**PROBLEM TO SOLVE**
For the entries below, the expected answer is the line with "2. The assigned judge;", the line with "1. The Administrator;", and every line between them, exactly as written, and nothing more.

**RECORD SET**
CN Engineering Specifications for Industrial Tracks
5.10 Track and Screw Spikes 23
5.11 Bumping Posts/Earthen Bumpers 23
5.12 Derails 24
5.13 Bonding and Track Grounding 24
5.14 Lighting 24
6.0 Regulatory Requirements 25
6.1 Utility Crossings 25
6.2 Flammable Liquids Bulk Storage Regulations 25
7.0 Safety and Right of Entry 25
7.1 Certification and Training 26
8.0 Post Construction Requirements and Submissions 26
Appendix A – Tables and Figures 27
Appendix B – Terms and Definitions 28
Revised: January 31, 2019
* * *
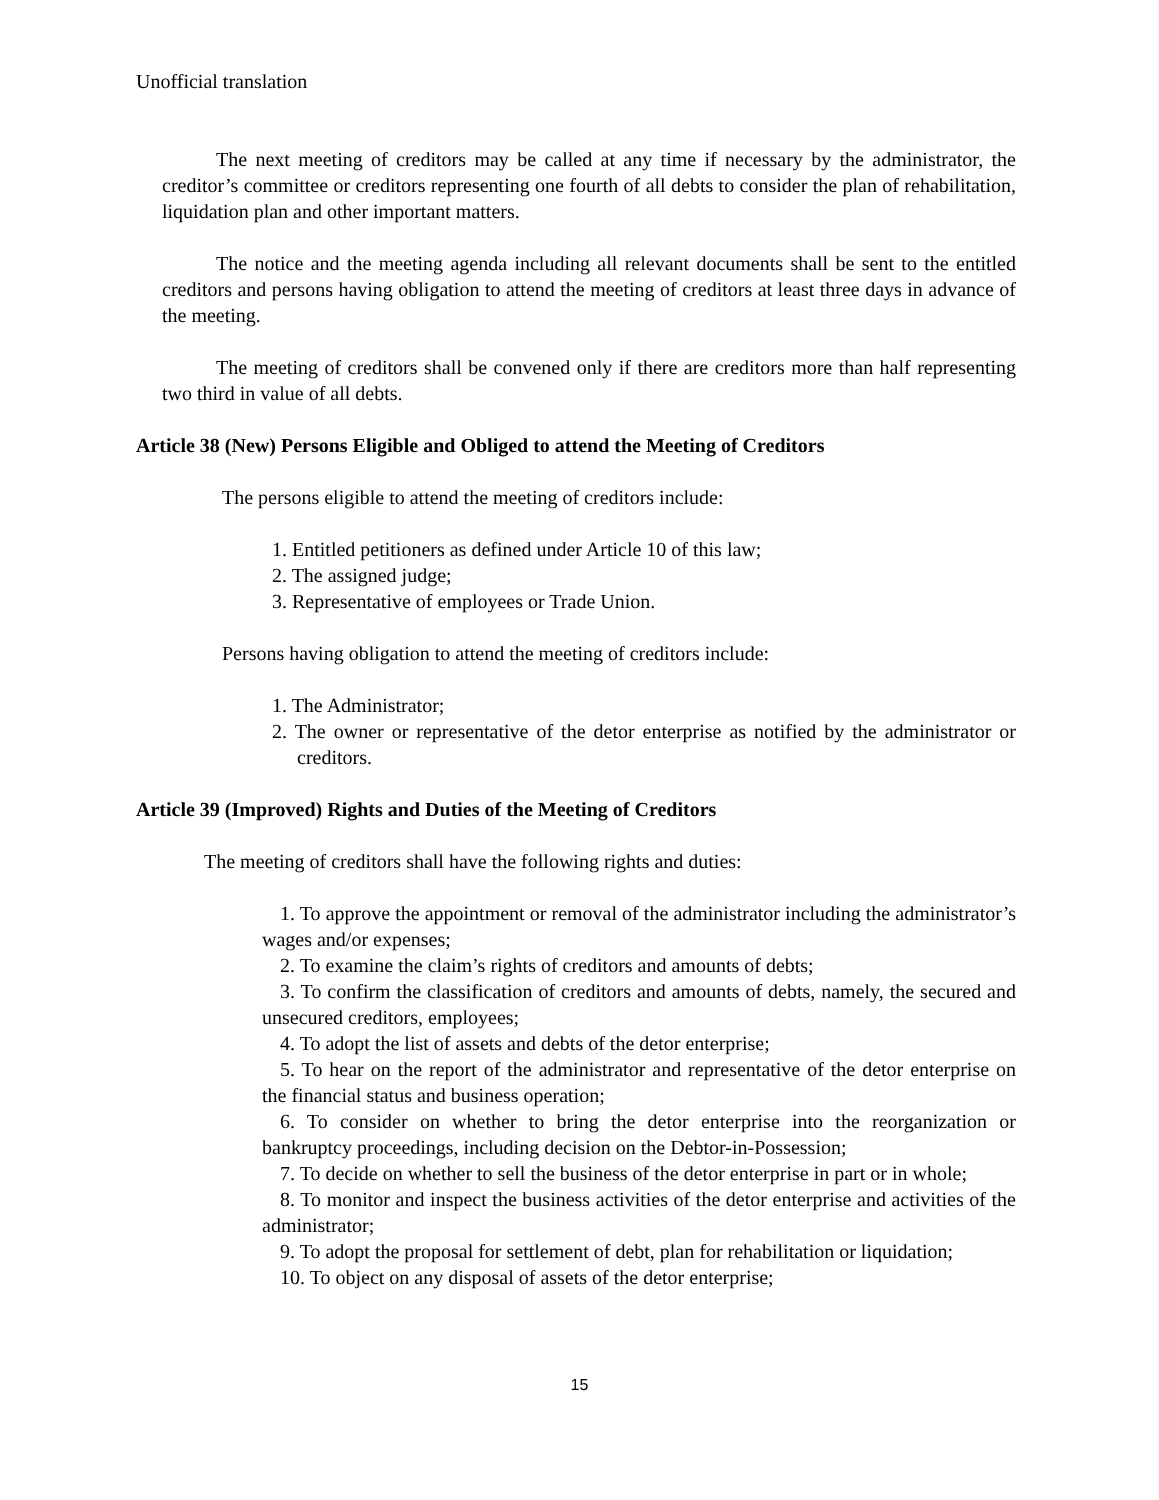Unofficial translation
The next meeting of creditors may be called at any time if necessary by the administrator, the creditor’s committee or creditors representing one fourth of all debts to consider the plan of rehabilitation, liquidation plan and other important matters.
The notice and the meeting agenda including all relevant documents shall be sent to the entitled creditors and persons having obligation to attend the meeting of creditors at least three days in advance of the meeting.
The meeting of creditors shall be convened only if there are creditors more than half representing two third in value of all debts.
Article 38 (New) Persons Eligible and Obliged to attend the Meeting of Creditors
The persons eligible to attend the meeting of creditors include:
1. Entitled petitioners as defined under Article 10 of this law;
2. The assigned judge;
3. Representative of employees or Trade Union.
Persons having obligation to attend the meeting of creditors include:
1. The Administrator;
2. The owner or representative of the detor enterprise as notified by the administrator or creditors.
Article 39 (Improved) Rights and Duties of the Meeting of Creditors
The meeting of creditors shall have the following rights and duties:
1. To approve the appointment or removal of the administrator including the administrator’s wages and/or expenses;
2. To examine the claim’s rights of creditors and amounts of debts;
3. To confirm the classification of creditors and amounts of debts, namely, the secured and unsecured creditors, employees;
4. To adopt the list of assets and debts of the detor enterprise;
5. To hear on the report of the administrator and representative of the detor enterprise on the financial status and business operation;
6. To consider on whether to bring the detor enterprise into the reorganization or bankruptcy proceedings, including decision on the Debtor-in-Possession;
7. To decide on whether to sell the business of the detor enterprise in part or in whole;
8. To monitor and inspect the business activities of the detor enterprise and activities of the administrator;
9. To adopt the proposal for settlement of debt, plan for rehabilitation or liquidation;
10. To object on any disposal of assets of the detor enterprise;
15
---
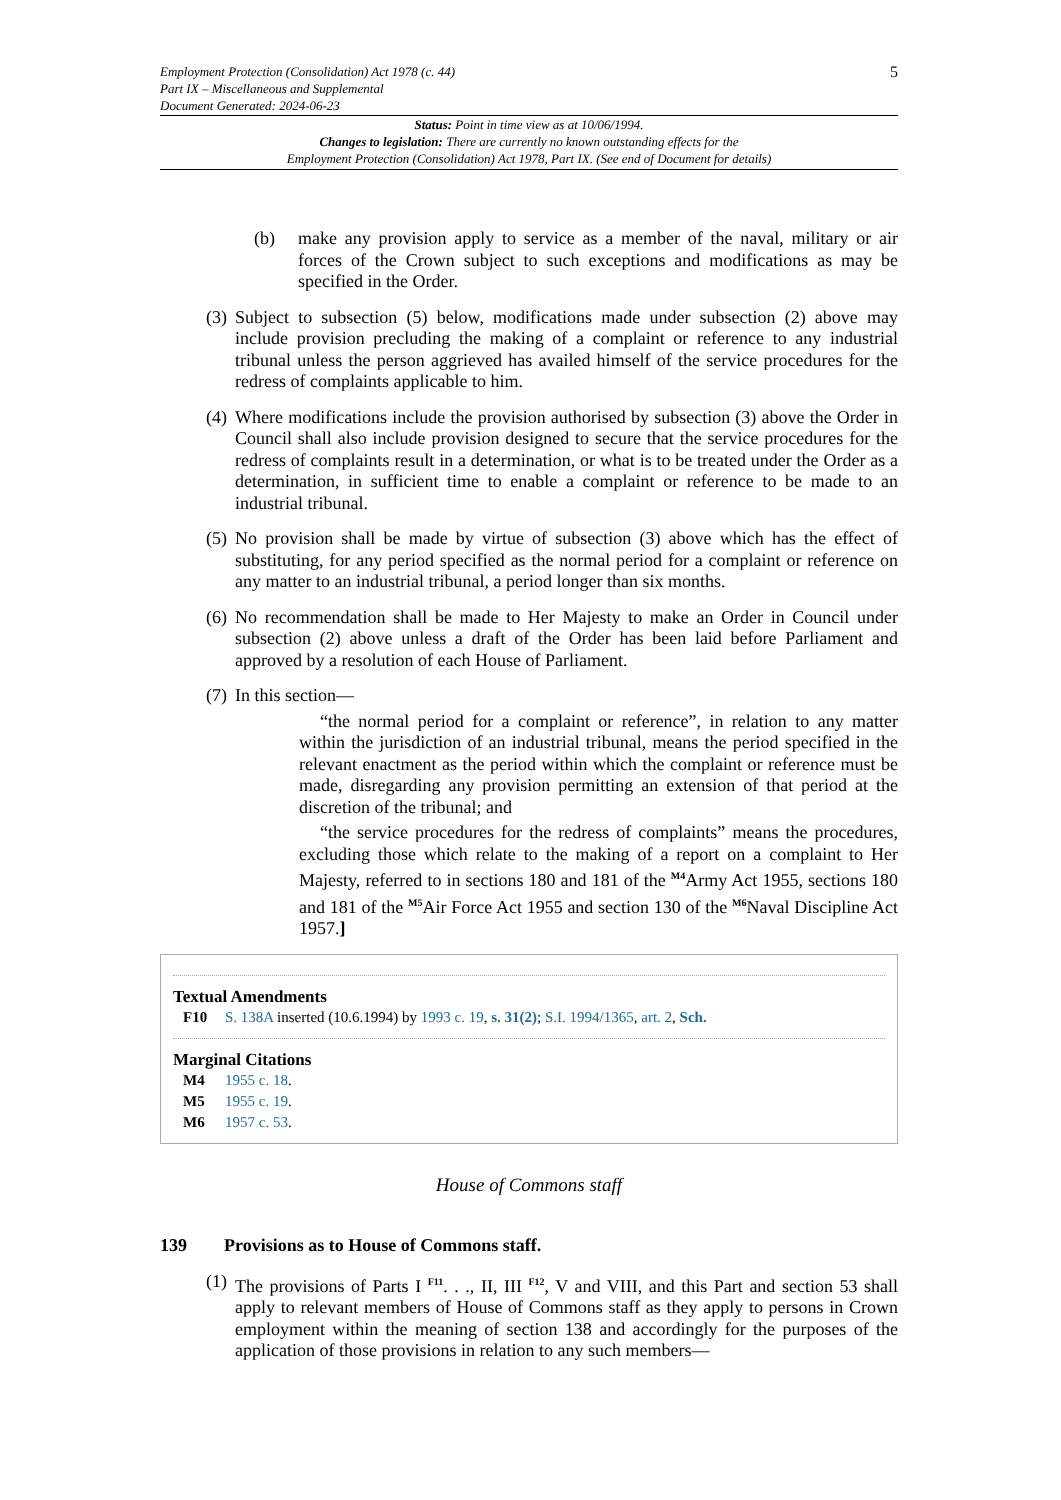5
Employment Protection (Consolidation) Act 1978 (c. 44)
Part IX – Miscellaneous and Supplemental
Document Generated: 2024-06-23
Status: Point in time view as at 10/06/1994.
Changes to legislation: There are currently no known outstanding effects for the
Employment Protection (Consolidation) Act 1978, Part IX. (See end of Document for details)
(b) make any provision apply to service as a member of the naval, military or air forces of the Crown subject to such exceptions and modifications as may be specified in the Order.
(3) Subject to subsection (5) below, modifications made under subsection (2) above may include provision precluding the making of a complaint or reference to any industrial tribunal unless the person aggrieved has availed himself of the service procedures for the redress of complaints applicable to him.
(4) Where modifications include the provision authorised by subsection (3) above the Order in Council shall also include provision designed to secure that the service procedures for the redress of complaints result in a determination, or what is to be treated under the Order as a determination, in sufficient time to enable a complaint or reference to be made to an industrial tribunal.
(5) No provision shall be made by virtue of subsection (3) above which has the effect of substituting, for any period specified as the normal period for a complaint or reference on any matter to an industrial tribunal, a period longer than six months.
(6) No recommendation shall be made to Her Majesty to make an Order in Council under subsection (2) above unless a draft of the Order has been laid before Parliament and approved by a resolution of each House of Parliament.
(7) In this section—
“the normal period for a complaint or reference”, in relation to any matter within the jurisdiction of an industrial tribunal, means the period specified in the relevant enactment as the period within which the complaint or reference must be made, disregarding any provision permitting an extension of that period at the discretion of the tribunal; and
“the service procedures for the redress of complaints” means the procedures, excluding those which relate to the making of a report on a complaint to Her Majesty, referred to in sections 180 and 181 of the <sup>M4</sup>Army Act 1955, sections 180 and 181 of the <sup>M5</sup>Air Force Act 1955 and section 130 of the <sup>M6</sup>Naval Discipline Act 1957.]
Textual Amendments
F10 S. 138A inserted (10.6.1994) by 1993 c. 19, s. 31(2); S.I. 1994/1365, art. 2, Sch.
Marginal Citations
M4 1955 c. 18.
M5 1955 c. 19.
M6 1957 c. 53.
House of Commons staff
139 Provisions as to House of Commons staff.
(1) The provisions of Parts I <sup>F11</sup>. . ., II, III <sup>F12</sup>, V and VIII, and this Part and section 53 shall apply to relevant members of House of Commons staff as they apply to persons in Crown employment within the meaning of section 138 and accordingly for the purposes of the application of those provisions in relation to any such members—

**RESULT OF THE TASK**
2. The assigned judge;
3. Representative of employees or Trade Union.
Persons having obligation to attend the meeting of creditors include:
1. The Administrator;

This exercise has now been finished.